Property, mineral rights in conflict

Property, mineral rights in conflict by Ry Rivard, July 5, 2011, Daily Mail Capitol Reporter
CHARLESTON, W.Va. – In a case that may give West Virginia landowners a stronger bargaining chip in dealings with natural gas companies, a Marion County man is suing two of the state’s largest gas producers to pay up or get off his land. Richard Cain argues that gas producers don’t have a right to put large Marcellus shale wells on his land in order to get at gas on his neighbors’ property. If Cain prevails, it could become more difficult and expensive for gas companies to place multi-acre Marcellus well pads. David McMahon, a lawyer who co-founded the West Virginia Surface Owners’ Rights Organization, filed the lawsuit last week in Marion County Circuit Court. Cain is suing XTO Energy, a division of Exxon Mobil, and Glenville-based Waco Oil and Gas. The lawsuit argues XTO can’t take over up to 36 acres of Cain’s 105-acre property just to put in Marcellus shale wells. The plans make Cain, a 61-year-old farmer and crane operator, “heart sick,” McMahon said in a telephone interview last week.

But Cain argues the law doesn’t give XTO or Waco the right to use his land as staging area for several large well pads that will drain gas from hundreds and hundreds of acres around his property that the companies have the mineral rights to. The companies “do not have any rights at all to use his surface to drill horizontal wells to, or to explore for or produce gas from, any neighboring mineral tracts,” the lawsuit reads. A spokesman for XTO said the company does not comment on pending litigation. Waco did not return a phone call Friday afternoon seeking comment. Cain’s case arises mostly because of a change in technologies. Traditionally, drillers were using vertical gas wells with a relatively small footprint. These vertical wells were like straws and didn’t draw gas from very far away. But now drillers are building pads with several acre footprints and wells that run horizontally underground for nearly a mile apiece. Cain’s case is testing whether these horizontal wells should be treated differently in the eyes of the law.

According to the lawsuit, XTO has received approval for one 12-acre well pad on the southwest corner of Cain’s land. From it, at least three and up to six horizontal wells will be drilled underground. XTO plans to put two more pads on his land. If the two pads disturb the same 12 acres as the first one, nearly 40 percent of Cain’s land will have been taken without his permission. None of the underground wells on the first well pad will drain much of Cain’s gas, according to the lawsuit. Instead, the three wells will travel underground away from the corner of his land for 5,500 feet, 4,600 feet and 3,300 feet.

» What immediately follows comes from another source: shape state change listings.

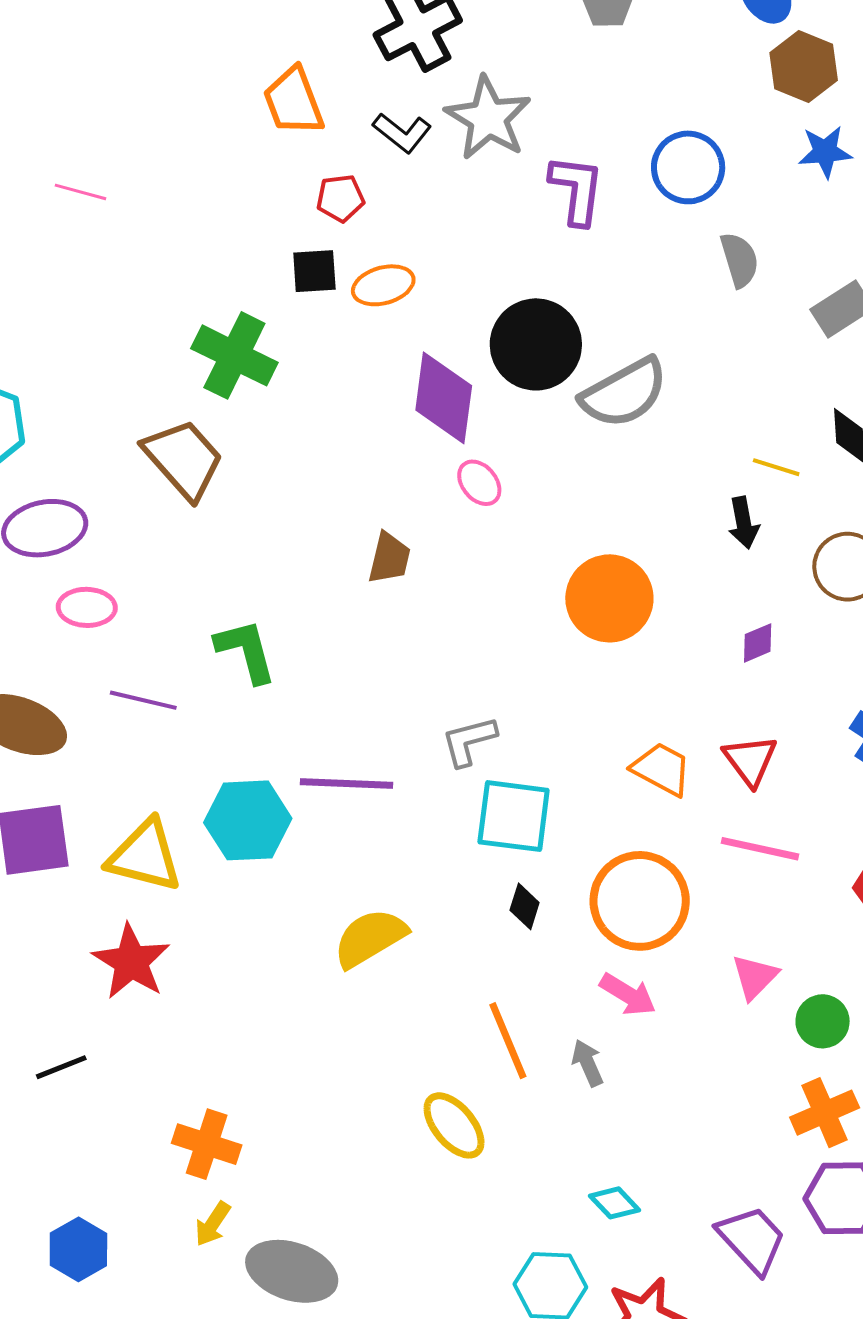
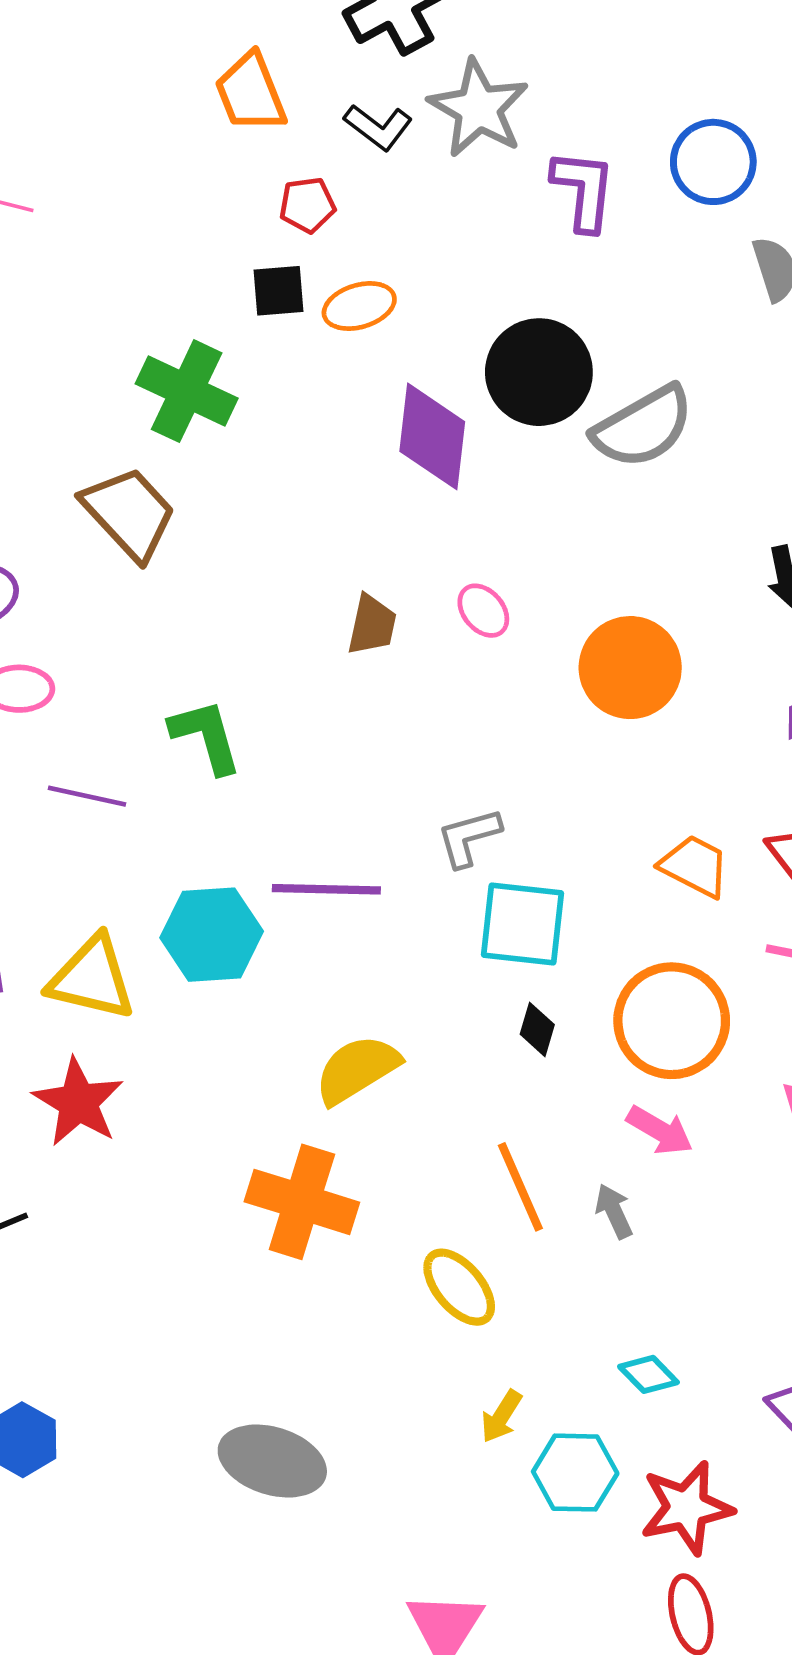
pink ellipse: (479, 483) -> (483, 611), moved
orange cross: (207, 1144) -> (302, 1202), moved, size x1.4
yellow arrow: (213, 1224) -> (501, 1416), moved

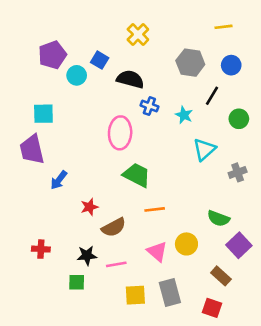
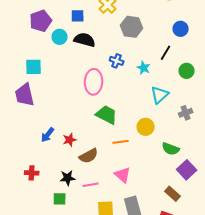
blue square: (100, 60) -> (78, 16), moved, turned -32
gray hexagon: (190, 63) -> (132, 27), moved
black semicircle: (130, 79) -> (85, 40), moved
blue arrow: (59, 180) -> (48, 135), moved
yellow circle: (186, 244) -> (146, 127), moved

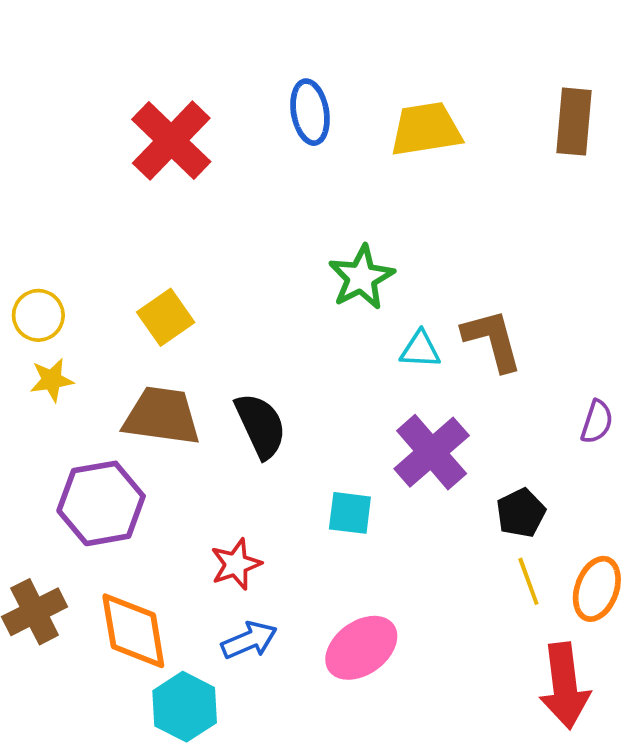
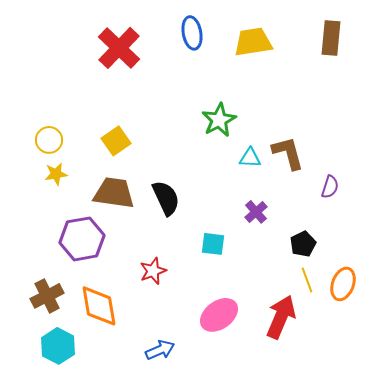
purple semicircle: (597, 422) -> (330, 187), moved
purple cross: (432, 452) -> (256, 212), size x0.6
blue arrow: (249, 640) -> (160, 350), moved
red arrow: (565, 686) -> (281, 317), moved, turned -150
cyan hexagon: (185, 707) -> (58, 346), moved

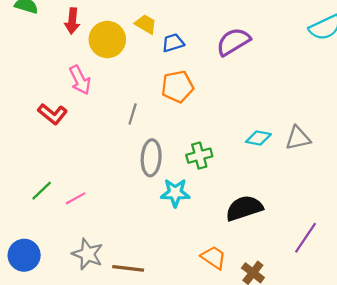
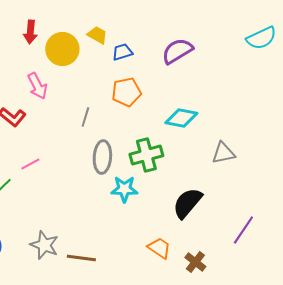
cyan diamond: (258, 138) -> (181, 118), moved, size x1.4
gray triangle: (298, 138) -> (223, 153), moved
green cross: (199, 156) -> (146, 155), size x1.4
pink line: (76, 198) -> (30, 164), moved
black semicircle: (244, 208) -> (187, 203), turned -32

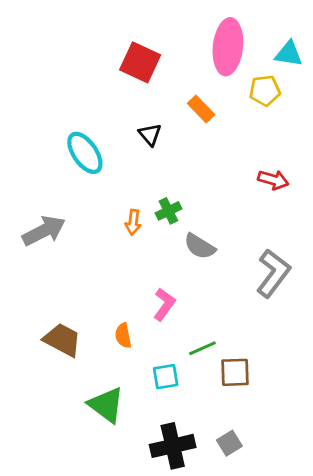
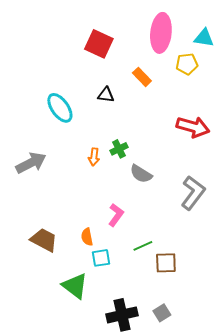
black triangle: (150, 134) -> (106, 95), turned -42
red arrow: (273, 180) -> (193, 127), size x1.5
cyan square: (166, 377) -> (101, 258), moved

If Cain prevails, companies that don’t own surface rights will have to spend more time negotiating. Plus, there’s the cost. Under state law, the companies have to pay surface owners for lost income, expenses and damages. But McMahon said the formula in law isn’t enough for the loss Cain faces. “I think that the value shouldn’t just be what it’s worth to the seller, but what it’s worth to the buyer, who is the driller in this case, and I think it’s $25,000 a well in this case to the buyer,” McMahon said.

An XTO agent didn’t give Cain any say on where the company would locate its wells or its access roads. … An XTO agent also told Cain, “We will leave you a little,” the lawsuit said. On April 5 of this year, Cain sent XTO a letter that read, “You do not have permission to enter this property” to develop horizontal wells that would primarily take his neighbor’s gas. On April 14, XTO replied that they didn’t need his permission. When Cain went to his land April 17, he found part of his property had been cleared and his timber had been cut down.